Some defensive tackles are about to make a lot of money.
Two tackles (Nebraska’s Ndamukong Suh and Oklahoma’s Gerald McCoy) are projected to be taken 1-2 in the draft, and as many as four NFL DTs (San Francisco’s Aubrayo Franklin, Pittsburgh’s Casey Hampton, Green Bay’s Ryan Pickett and New England’s Vince Wilfork) could receive the franchise tag by the Feb. 25 deadline.
Whether a team plays a 4-3 or 3-4 defense, a defensive tackle who can stop the run and supply an inside pass rush is a valuable commodity. Suh and McCoy are so talented and versatile that it would be surprising to see one still on the board after the Rams (first overall pick) and Lions (No. 2) make their selections.
"I would not argue with either one going with the first pick overall," ESPN draft analyst Mel Kiper said during a Wednesday conference call. "McCoy would have been a top-five pick had he come out last year. (General manager) Billy Devaney in St. Louis is going to have a tough call. Both these kids are outstanding. I give Suh the slightest of edges."
At least four other defensive tackles have the potential to be first-round picks: UCLA’s Brian Price, Tennessee’s Dan Williams, Penn State’s Jared Odrick and Alabama’s Terrence Cody. Weight issues have hurt Cody’s first-round chances, and he needs to be in shape at the Combine to improve his status.
Here are three assets that top tackles bring to defenses:
1. They give linebackers the freedom to roam. A tackle who requires double-team attention allows linebackers to make plays. Ravens tackle Haloti Ngata gives inside linebacker Ray Lewis the space to roam sideline to sideline. Franklin does the same for 49ers inside linebacker Patrick Willis.
"A lot of my plays come from him (Franklin) holding double-teams and playing the way that he does," Willis said at the Pro Bowl. "When you have a guy like Aubrayo, whenever you try to block him one-on-one, nobody can do that. They have to double-team him, and when they double-team, that kind of leaves me to just play ball. We need him back."
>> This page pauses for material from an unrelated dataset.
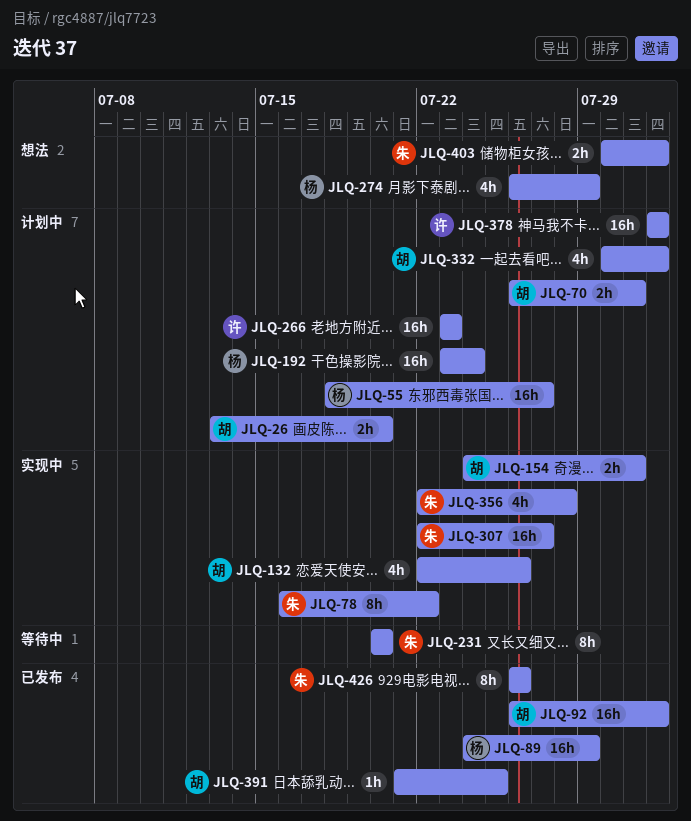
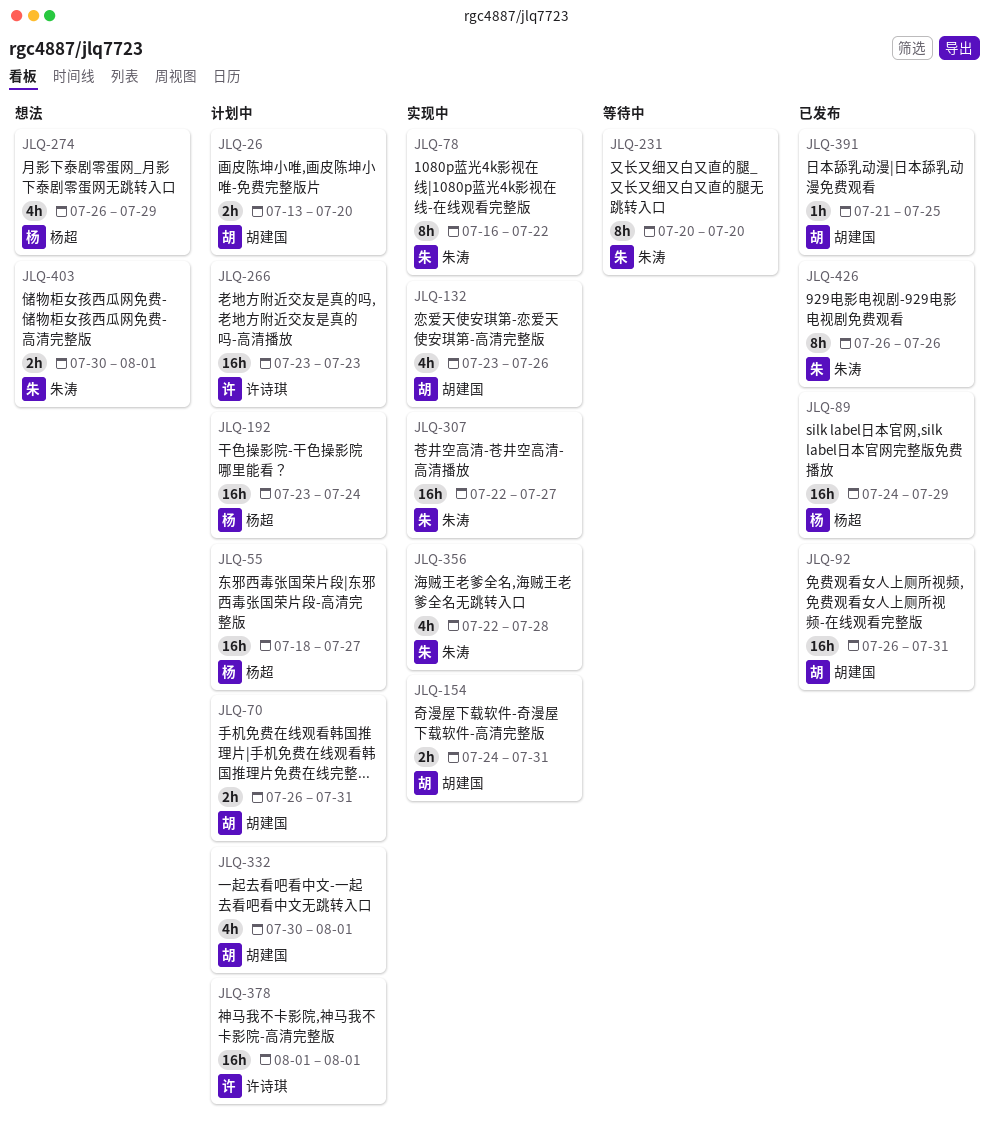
JLQ-92, due: Aug 1 -> Jul 31
JLQ-132, start: Jul 22 -> Jul 23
2. They provide pressure up the middle. All defenses want to do two things—stop the run and pressure the quarterback. Space-eating defensive tackles, like the Vikings’ Kevin Williams and Pat Williams, make it difficult to run inside. Meanwhile, defensive tackles who get pressure up the middle, like the Cowboys’ Jay Ratliff, prevent quarterbacks from stepping up in the pocket.
Tackles do not always get the glory of ringing up sacks. But Ratliff helps DeMarcus Ware generate sacks, just as the Vikings’ two Williams create sack opportunities for Jared Allen.
Some tackles are strictly run-stopping specialists, but Suh and McCoy are also athletic enough to rush the passer. That should make them every-down players in the NFL, with the ability to play in either a 3-4 or 4-3 scheme.
According to Kiper, it would be a reach for the Rams or Lions to pick anyone but Suh or McCoy. "Look at the needs of the Lions," Kiper said. "Could they take a Joe Haden (Florida cornerback) at No 2? A little high for a corner even though Joe Haden’s an outstanding player. To take him ahead of Suh or McCoy? I don’t think so.
"Everybody always says McCoy’s a better pass rusher. I agree to a certain extent. But it’s not like Suh doesn’t get after the quarterback. He’s an outstanding bull rusher. He has improved his technique. He will set the tempo up front. McCoy gives you a little more versatility. Suh is a strong, powerful, outstanding bull rusher. I think he’s a better pass rusher in general than people give him credit for. McCoy is a little bit more explosive.
"Either one of those players, for either one of those teams, would be a good fit. They both give you consistent productivity."
3. They tend to have longevity. It is not unusual to see defensive tackles play at a high level past the age of 30. Investing long term in a proven tackle is safer than investing in a running back. Even an aging defensive tackle who has lost some of his pass-rushing ability still has value if he plays the run well.
"Look at the career Ted Washington had in the NFL, or Sam Adams," Kiper said. "These massive defensive tackles are key elements."
And more good ones are about to enter the NFL.
Six defensive tackles who will go early in the draft:
Ndamukong Suh, Nebraska. If the Rams don’t take him No. 1, the Lions should grab him at No. 2.
Gerald McCoy, Oklahoma. With his talent, entering the draft early was a no-brainer.
Brian Price, UCLA. He should be the first Bruin taken in the first round since Jacksonville tight end Marcedes Lewis (2006).
Dan Williams, Tennessee. He is best-suited to play nose tackle in a 3-4 scheme.
Jared Odrick, Penn State. A strong Senior Bowl moved him solidly into the first-round conversation.
Terrence Cody, Alabama. He needs to watch his weight and come to the Combine in shape.